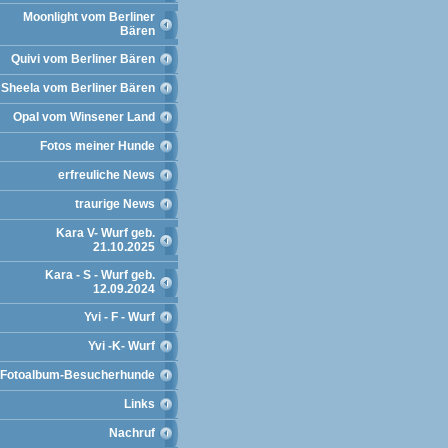
Moonlight vom Berliner
Bären
Quivi vom Berliner Bären
Sheela vom Berliner Bären
Opal vom Winsener Land
Fotos meiner Hunde
erfreuliche News
traurige News
Kara V- Wurf geb.
21.10.2025
Kara - S - Wurf geb.
12.09.2024
Yvi - F - Wurf
Yvi -K- Wurf
Fotoalbum-Besucherhunde
Links
Nachruf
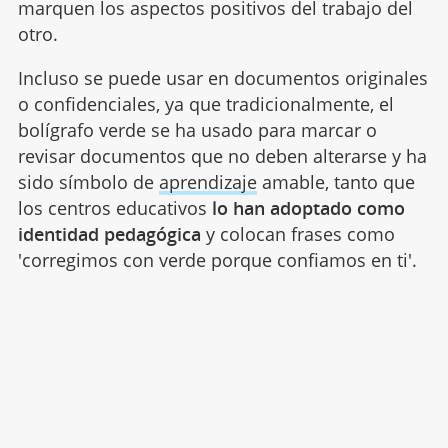
marquen los aspectos positivos del trabajo del
otro.
Incluso se puede usar en documentos originales
o confidenciales, ya que tradicionalmente, el
bolígrafo verde se ha usado para marcar o
revisar documentos que no deben alterarse y ha
sido símbolo de
aprendizaje
amable, tanto que
los centros educativos
lo han adoptado como
identidad pedagógica
y colocan frases como
'corregimos con verde porque confiamos en ti'.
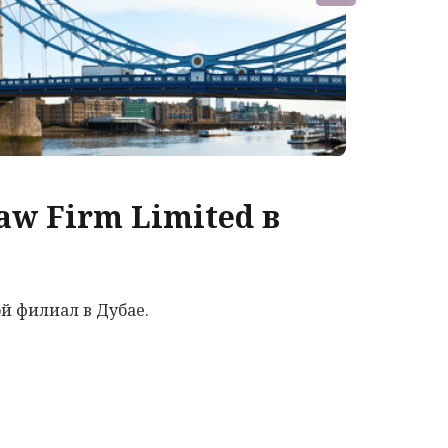
w Firm Limited в
ой филиал в Дубае.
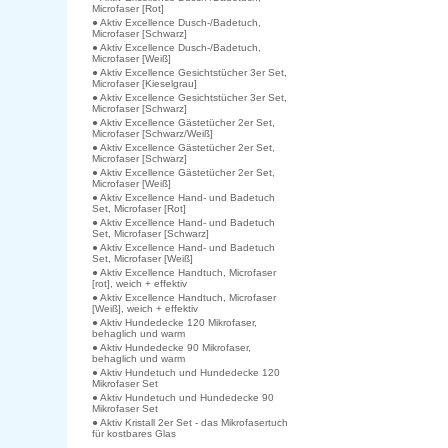
Microfaser [Rot]
● Aktiv Excellence Dusch-/Badetuch,
Microfaser [Schwarz]
● Aktiv Excellence Dusch-/Badetuch,
Microfaser [Weiß]
● Aktiv Excellence Gesichtstücher 3er Set,
Microfaser [Kieselgrau]
● Aktiv Excellence Gesichtstücher 3er Set,
Microfaser [Schwarz]
● Aktiv Excellence Gästetücher 2er Set,
Microfaser [Schwarz/Weiß]
● Aktiv Excellence Gästetücher 2er Set,
Microfaser [Schwarz]
● Aktiv Excellence Gästetücher 2er Set,
Microfaser [Weiß]
● Aktiv Excellence Hand- und Badetuch
Set, Microfaser [Rot]
● Aktiv Excellence Hand- und Badetuch
Set, Microfaser [Schwarz]
● Aktiv Excellence Hand- und Badetuch
Set, Microfaser [Weiß]
● Aktiv Excellence Handtuch, Microfaser
[rot], weich + effektiv
● Aktiv Excellence Handtuch, Microfaser
[Weiß], weich + effektiv
● Aktiv Hundedecke 120 Mikrofaser,
behaglich und warm
● Aktiv Hundedecke 90 Mikrofaser,
behaglich und warm
● Aktiv Hundetuch und Hundedecke 120
Mikrofaser Set
● Aktiv Hundetuch und Hundedecke 90
Mikrofaser Set
● Aktiv Kristall 2er Set - das Mikrofasertuch
für kostbares Glas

> **WORK TO COMPLETE**:
Pull out each line of the entries above that contains the string "Hundetuch".

> **RESULT OF THE TASK**:
● Aktiv Hundetuch und Hundedecke 120
● Aktiv Hundetuch und Hundedecke 90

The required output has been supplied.